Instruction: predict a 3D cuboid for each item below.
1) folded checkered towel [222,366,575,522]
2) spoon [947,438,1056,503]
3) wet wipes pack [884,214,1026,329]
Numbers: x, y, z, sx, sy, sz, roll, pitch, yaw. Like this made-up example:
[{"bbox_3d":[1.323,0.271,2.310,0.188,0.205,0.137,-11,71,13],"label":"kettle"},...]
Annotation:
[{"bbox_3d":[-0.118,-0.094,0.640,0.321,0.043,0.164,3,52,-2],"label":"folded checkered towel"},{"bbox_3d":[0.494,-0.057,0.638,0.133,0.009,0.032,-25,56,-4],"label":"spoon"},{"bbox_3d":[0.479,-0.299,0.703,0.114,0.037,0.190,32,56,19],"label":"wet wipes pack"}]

-- -- --

__Problem statement__
Retype the whole listing above exactly.

__Answer to this problem__
Instruction: predict a 3D cuboid for each item below.
1) folded checkered towel [222,366,575,522]
2) spoon [947,438,1056,503]
3) wet wipes pack [884,214,1026,329]
Numbers: x, y, z, sx, sy, sz, roll, pitch, yaw. Like this made-up example:
[{"bbox_3d":[1.323,0.271,2.310,0.188,0.205,0.137,-11,71,13],"label":"kettle"},...]
Annotation:
[{"bbox_3d":[-0.118,-0.094,0.640,0.321,0.043,0.164,3,52,-2],"label":"folded checkered towel"},{"bbox_3d":[0.494,-0.057,0.638,0.133,0.009,0.032,-25,56,-4],"label":"spoon"},{"bbox_3d":[0.479,-0.299,0.703,0.114,0.037,0.190,32,56,19],"label":"wet wipes pack"}]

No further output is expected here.